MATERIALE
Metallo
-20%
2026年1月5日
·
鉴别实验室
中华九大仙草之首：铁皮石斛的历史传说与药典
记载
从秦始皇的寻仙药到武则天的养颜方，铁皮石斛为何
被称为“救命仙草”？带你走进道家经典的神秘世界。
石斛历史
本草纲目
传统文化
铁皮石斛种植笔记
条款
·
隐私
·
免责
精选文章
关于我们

_____

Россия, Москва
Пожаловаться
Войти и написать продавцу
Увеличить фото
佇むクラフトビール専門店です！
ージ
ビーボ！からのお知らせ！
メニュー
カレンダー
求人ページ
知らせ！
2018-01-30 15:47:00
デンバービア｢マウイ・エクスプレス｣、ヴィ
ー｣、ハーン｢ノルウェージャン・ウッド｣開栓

_____

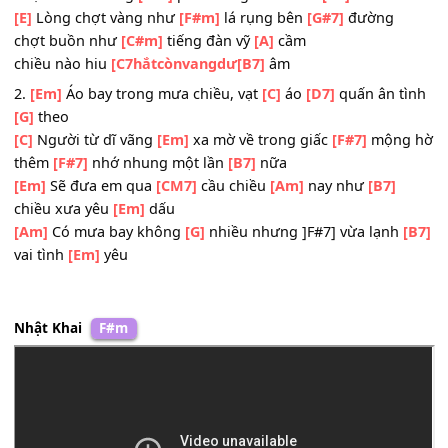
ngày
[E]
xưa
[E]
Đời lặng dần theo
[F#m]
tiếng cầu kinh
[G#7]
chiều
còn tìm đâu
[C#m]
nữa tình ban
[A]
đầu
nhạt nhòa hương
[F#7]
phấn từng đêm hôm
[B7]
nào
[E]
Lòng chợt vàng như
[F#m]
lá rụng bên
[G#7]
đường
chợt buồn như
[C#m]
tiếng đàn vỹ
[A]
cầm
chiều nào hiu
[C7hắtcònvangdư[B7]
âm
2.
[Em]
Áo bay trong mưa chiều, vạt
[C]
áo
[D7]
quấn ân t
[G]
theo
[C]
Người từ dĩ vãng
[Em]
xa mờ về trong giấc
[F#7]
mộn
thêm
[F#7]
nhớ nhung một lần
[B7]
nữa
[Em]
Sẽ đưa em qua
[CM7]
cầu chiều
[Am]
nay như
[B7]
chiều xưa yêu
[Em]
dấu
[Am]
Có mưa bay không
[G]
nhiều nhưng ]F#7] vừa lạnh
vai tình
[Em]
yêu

_____

Exercise instructions: Find every line in the items above that contains the string "chiều", treating case as significant, and copy each of those lines in full.

Result for this task:
chiều
chiều nào hiu
Áo bay trong mưa chiều, vạt
cầu chiều
chiều xưa yêu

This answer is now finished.